## TEXTABSCHNITT
+--

Année politique Suisse 2000 : Politique sociale / Groupes sociaux
Frauen
Mit einer Motion forderte Nationalrätin Maury Pasquier (sp, GE) den Bundesrat auf, die nötigen Schritte zu unternehmen, damit die Schweiz so rasch wie möglich das
Fakultativprotokoll zum Übereinkommen zur Beseitigung jeder Form von
Diskriminierung der Frau unterzeichnen und ratifizieren kann. Das Protokoll, das Ende 1999 zur Unterzeichnung aufgelegt worden war, erlaubt zum einen Personen, die wegen ihres Geschlechts diskriminiert werden, Einzel- oder Kollektivbeschwerden beim dafür zuständigen UNO-Ausschuss einzureichen, wenn die innerstaatlichen Rechtsmittel erschöpft sind; zum anderen beinhaltet es ein Untersuchungsverfahren, das es dem Ausschuss ermöglicht, bei schwerwiegenden oder systematischen Verletzungen der Frauenrechte eigene Ermittlungen aufzunehmen. Der Bundesrat beteuerte, dass er voll und ganz hinter den Zielen des Fakultativprotokolls stehe; da die Schweiz gemäss bisheriger Praxis Abkommen aber nur unterzeichnet, wenn sie diese auch ratifizieren kann, müssten vorgängig die Auswirkungen auf die schweizerische Rechtsordnung einlässlich geprüft werden. Aus diesem Grund beantragte er erfolgreich die Umwandlung des Vorstosses in ein Postulat
[45].

+--

## ANGEZEIGTE EINTRÄGE

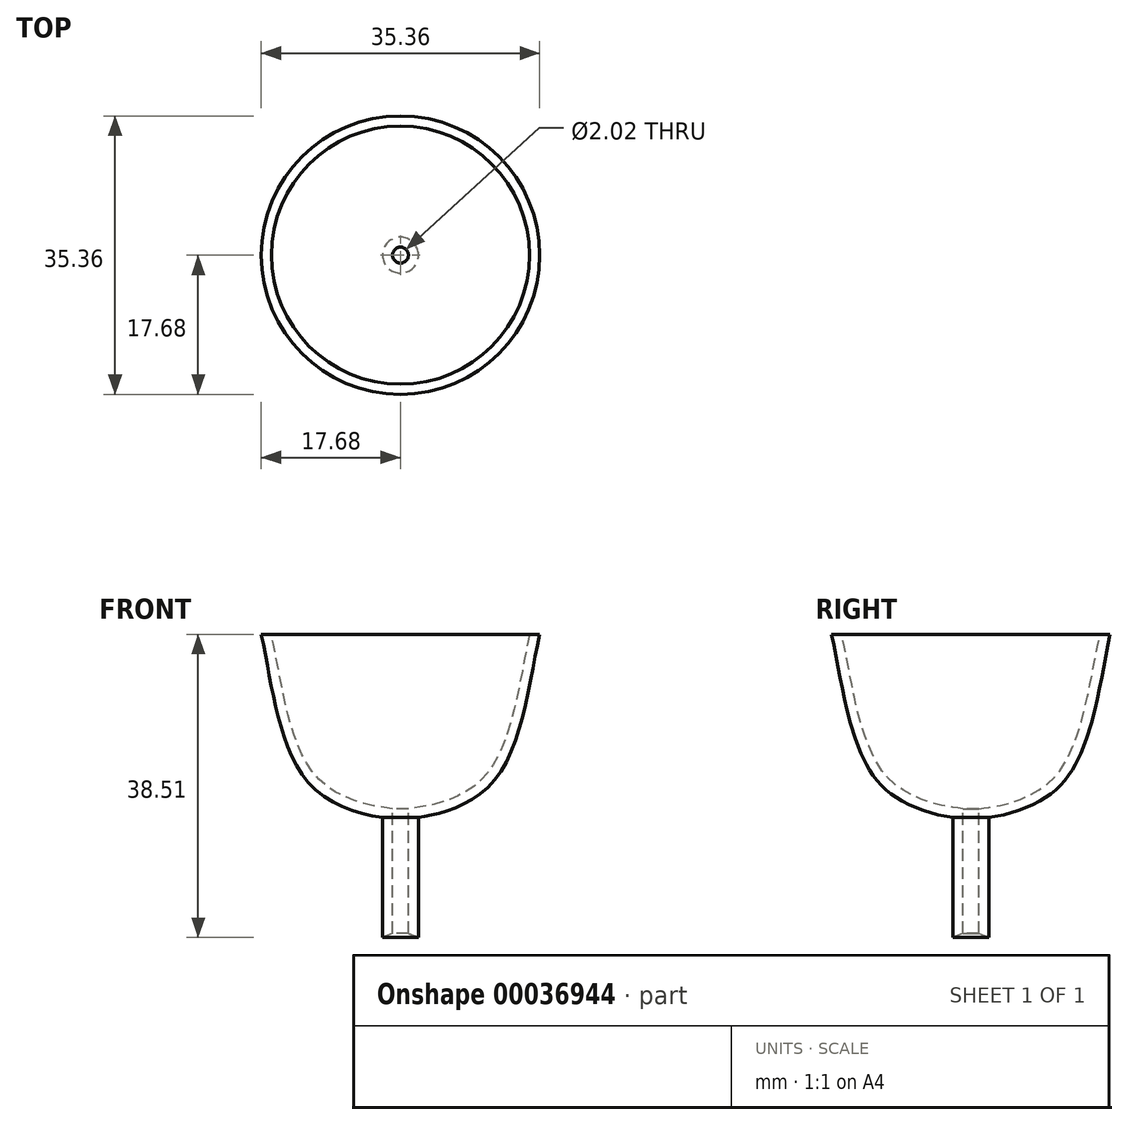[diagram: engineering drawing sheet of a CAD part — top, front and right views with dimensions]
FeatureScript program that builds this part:
annotation { "Feature Type Name" : "Feature", "Feature Type Description" : "" }
export const myFeature = defineFeature(function(context is Context, id is Id, definition is map)
    precondition{}
    {
        {
            var Q0;
            Q0=qCreatedBy(makeId("Front.planeOp"),FACE);
            var sketch = newSketch(context, id + "F0", { "sketchPlane" : qUnion([Q0])});
            skLineSegment(sketch, "E0", {"start": v(0, 23.25) * mm, "end": v(0, -20.97) * mm});
            skLineSegment(sketch, "E1", {"start": v(0, -20.97) * mm, "end": v(11.98, -20.97) * mm});
            skLineSegment(sketch, "E2", {"start": v(0, 23.25) * mm, "end": v(17.68, 23.25) * mm});
            skLineSegment(sketch, "E3", {"start": v(2.28, 0) * mm, "end": v(2.28, -15.26) * mm});
            skFitSpline(sketch, "E4", {"points": [v(17.68, 23.25) * mm, v(11.7, 4.42) * mm, v(2.28, 0) * mm, v(0, 0) * mm], "startDerivative": vector(-8.12, -36.69) * mm, "endDerivative": vector(-11.44, 2.75) * mm});
            skFitSpline(sketch, "E5", {"points": [v(2.28, -15.26) * mm, v(7.7, -17.83) * mm, v(11.98, -20.97) * mm], "startDerivative": vector(10.95, -4.6) * mm, "endDerivative": vector(8.42, -6.83) * mm});
            skSolve(sketch);
        }
        {
            var Q0;
            Q0 = qSketchRegion(id + "F0", true);
            var Q1;
            Q1=sQuery(id+"F0.wireOp",EDGE,"E0");
            revolve(context, id + "F1", {"entities" : qUnion([Q0]), "axis" : qUnion([Q1]), "revolveType" : RevolveType.FULL});
        }
        {
            var Q0;
            Q0=makeQuery(id+"F1.opRevolve","SWEPT_FACE",FACE,{"disambiguationData":[OSD([sQuery(id+"F0.wireOp",EDGE,"E2")])]});
            var Q1;
            Q1=makeQuery(id+"F1.opRevolve","SWEPT_FACE",FACE,{"disambiguationData":[OSD([sQuery(id+"F0.wireOp",EDGE,"E5")])]});
            var Q2;
            Q2=makeQuery(id+"F1.opRevolve","SWEPT_FACE",FACE,{"disambiguationData":[OSD([sQuery(id+"F0.wireOp",EDGE,"E1")])]});
            shell(context, id + "F2", {"entities" : qUnion([Q0, Q1, Q2]), "thickness" : 1.27 * mm});
        }
    });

+--

## ZIEL DER AUFGABE
Erkläre bitte in ein bis drei Sätzen, warum der Bundesrat laut dem Text über das Fakultativprotokoll die Umwandlung des Vorstosses in ein Postulat beantragte. Die Einträge werden hier nicht benötigt.

## LÖSUNG
Die Schweiz unterzeichnet Abkommen nach bisheriger Praxis nur, wenn sie diese auch ratifizieren kann. Deshalb mussten nach Ansicht des Bundesrates vorher die Auswirkungen des Fakultativprotokolls auf die schweizerische Rechtsordnung eingehend geprüft werden, obwohl er voll und ganz hinter dessen Zielen stand.